(Consigna 1)
Indique si cada afirmación coincide con el texto sobre las elecciones de Castilla y León. Responda sí o no y cite literalmente las palabras del texto que lo deciden: (a) el PP logró su tercera victoria consecutiva; (b) Pedro Sánchez perdió escaños; (c) el PP y Vox reúnen juntos el 60 por ciento del voto.
(Consigna 2)
Según el texto sobre las elecciones de Castilla y León, ¿en qué otras dos comunidades están obligados el PP y Vox a llegar a acuerdos para gobernar?

(Bloque de texto)
——————————

El resultado de las elecciones de Castilla y León confirma que el PP, con una gran victoria, la tercera consecutiva, se erige en el único partido que puede gobernar España, pero, dependiendo siempre del apoyo de Vox. Entre los dos partidos ya acaparan el 60 por ciento del voto de los españoles. Pues el PSOE ha intoxicado a toda la izquierda por blindar a Pedro Sánchez en el poder, por ser cómplice del peor presidente de la democracia.
Ni la abrumadora propaganda socialista con la pancarta del “no a la guerra” le ha valido a Pedro Sánchez para ganar, aunque ha sumado dos escaños. Pero ha vuelto a perder unas elecciones por el cinismo de intentar enarbolar su pancarta “pacifista” en una mano, mientras con la otra cobraba (y sigue cobrando) una millonada de los impuestos por la subida de los precios del combustible, la energía en general y los alimentos. Y por la calculada apatía en tomar las medidas para aliviar a los ciudadanos de los estragos económicos del conflicto.
Se confirma de nuevo, que en su mayoría, los españoles apuestan por un gobierno de la derecha y, sobre todo, por acabar con el invento Frankenstein de Pedro Sánchez. El PP y Vox, pues, están obligados a entenderse, a llegar a acuerdos para gobernar en Extremadura, Aragón y, ahora, en Castilla y León. Los intereses partidistas no pueden estar por encima de los intereses de los ciudadanos. Ya es hora de que Feijóo y Abascal se pongan de acuerdo ya sea con gobiernos de coalición o con acuerdos puntuales. Pero no puede prolongarse más este enfrentamiento permanente entre los partidos que deberían sustituir al frente del gobierno de España a la coalición formada por Sánchez y el batiburrillo de partidos de extrema izquierda.

——————————

(Entradas mostradas)
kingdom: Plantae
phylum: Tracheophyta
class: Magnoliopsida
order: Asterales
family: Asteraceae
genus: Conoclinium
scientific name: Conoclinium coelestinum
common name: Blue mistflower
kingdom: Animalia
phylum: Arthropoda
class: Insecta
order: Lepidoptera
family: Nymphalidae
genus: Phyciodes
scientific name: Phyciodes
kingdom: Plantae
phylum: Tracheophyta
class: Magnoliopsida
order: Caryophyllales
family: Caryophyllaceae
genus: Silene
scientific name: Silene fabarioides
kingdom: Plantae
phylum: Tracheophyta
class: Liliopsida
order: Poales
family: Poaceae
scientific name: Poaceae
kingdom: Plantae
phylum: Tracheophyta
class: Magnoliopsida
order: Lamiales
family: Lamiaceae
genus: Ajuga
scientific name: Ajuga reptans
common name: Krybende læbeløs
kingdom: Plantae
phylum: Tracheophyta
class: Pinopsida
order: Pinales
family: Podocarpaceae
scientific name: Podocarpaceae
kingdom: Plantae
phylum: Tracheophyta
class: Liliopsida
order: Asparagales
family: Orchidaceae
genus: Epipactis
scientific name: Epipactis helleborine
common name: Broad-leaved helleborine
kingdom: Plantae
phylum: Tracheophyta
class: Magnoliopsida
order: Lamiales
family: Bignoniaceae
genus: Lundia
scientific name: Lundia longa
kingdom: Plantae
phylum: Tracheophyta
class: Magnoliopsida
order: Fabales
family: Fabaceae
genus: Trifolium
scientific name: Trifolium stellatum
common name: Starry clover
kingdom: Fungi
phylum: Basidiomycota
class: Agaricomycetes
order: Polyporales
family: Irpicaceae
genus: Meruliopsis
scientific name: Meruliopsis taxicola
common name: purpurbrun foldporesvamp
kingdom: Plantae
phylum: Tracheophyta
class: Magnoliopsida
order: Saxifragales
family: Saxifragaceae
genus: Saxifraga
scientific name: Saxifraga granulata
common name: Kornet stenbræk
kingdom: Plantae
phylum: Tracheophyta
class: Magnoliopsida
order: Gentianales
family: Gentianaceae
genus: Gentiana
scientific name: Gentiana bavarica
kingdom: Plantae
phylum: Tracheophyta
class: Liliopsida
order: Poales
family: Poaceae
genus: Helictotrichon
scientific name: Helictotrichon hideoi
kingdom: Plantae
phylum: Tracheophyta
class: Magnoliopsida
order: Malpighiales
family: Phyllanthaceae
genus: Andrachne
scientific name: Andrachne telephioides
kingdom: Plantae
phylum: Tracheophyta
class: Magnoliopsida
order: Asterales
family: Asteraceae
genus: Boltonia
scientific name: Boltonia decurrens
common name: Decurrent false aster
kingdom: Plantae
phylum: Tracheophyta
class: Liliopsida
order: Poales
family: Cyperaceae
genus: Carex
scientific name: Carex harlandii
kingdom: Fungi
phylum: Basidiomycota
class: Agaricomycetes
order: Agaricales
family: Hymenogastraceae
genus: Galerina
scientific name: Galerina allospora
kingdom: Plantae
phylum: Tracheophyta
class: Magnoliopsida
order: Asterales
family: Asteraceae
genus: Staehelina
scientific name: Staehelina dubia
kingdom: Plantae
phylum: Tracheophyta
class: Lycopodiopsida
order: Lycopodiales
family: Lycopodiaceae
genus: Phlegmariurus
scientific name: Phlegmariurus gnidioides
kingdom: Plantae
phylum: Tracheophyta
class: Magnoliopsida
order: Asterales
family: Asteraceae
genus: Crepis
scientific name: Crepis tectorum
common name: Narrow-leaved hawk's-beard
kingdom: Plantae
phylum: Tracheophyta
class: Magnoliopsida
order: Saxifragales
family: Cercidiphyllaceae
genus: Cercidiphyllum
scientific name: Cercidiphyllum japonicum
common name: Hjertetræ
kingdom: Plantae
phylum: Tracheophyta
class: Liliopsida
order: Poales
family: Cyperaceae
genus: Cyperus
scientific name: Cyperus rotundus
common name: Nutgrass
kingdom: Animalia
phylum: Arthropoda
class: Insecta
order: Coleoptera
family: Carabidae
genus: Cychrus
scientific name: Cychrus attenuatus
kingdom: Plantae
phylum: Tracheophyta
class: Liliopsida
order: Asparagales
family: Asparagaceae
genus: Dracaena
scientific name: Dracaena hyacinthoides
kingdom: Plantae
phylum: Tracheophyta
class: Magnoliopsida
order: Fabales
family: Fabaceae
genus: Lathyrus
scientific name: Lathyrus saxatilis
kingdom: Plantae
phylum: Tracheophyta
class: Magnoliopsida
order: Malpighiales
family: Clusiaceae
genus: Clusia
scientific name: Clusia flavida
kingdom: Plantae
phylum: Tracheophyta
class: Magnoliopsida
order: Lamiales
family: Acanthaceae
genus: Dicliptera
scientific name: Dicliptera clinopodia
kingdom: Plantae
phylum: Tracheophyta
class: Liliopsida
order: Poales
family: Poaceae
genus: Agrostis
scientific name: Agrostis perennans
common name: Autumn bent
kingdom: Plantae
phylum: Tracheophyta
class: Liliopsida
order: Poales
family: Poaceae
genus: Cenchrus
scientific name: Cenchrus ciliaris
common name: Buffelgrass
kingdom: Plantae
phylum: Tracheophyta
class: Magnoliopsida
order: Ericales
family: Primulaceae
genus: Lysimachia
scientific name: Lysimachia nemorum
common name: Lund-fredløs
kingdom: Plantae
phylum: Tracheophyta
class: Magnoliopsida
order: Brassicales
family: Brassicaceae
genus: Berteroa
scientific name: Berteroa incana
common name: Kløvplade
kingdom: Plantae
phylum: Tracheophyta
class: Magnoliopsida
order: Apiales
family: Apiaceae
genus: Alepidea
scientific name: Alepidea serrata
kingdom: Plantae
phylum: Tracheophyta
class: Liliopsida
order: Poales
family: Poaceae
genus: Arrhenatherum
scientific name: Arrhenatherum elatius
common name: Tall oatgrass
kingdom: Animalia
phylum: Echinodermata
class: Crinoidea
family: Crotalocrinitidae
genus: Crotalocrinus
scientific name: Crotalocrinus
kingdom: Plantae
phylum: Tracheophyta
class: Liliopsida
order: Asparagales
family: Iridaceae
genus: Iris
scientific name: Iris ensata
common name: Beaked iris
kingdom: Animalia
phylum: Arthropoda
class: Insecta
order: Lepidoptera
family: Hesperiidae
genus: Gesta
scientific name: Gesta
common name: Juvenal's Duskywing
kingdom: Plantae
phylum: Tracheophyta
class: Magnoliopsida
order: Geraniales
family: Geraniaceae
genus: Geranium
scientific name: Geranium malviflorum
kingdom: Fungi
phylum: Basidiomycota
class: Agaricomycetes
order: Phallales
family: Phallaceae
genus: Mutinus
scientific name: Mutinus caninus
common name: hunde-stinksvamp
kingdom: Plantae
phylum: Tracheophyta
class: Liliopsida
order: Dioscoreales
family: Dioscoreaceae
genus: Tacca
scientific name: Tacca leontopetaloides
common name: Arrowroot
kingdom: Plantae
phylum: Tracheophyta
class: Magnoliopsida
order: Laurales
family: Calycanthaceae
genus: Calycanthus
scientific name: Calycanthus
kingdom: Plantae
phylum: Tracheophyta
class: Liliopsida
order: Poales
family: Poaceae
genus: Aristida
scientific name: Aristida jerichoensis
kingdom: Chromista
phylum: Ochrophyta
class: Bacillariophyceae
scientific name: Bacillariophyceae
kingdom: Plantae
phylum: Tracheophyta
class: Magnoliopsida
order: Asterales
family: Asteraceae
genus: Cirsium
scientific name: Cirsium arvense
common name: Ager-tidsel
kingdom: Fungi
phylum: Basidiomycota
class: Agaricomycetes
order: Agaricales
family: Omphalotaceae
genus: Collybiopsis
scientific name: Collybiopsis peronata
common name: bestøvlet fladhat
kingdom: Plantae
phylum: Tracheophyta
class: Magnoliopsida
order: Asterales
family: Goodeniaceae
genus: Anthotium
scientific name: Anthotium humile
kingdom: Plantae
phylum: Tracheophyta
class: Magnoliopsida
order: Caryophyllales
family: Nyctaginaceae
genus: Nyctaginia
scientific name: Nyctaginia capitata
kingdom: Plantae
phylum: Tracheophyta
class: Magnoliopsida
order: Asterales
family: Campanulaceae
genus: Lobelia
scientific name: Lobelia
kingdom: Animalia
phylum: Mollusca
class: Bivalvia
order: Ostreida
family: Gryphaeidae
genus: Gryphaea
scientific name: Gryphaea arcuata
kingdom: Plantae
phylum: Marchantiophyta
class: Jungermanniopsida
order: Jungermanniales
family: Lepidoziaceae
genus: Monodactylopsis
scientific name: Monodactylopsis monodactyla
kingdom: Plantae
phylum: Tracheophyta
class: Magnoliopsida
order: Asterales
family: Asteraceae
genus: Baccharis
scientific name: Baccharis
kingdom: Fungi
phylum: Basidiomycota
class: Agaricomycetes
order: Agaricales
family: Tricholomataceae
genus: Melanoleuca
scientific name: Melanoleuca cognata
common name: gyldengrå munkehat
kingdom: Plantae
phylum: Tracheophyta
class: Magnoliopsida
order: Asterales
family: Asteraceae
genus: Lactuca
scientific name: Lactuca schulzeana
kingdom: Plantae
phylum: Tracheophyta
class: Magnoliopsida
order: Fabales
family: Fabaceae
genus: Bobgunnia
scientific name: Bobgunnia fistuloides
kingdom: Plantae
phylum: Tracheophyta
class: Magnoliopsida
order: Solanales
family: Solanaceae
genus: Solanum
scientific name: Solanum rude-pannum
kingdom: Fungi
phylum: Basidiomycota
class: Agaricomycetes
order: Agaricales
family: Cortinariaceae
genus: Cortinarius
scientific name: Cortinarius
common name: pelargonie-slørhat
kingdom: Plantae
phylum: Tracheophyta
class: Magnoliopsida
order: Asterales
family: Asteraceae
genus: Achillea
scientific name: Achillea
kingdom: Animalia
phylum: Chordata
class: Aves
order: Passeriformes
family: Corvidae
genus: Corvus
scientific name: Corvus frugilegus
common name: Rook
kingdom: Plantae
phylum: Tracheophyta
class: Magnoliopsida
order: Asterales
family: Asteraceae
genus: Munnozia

——————————

(Respuesta esperada 1)
(a) Sí: "con una gran victoria, la tercera consecutiva".
(b) No: "aunque ha sumado dos escaños".
(c) Sí: "Entre los dos partidos ya acaparan el 60 por ciento del voto de los españoles".

(Respuesta esperada 2)
En Extremadura y en Aragón.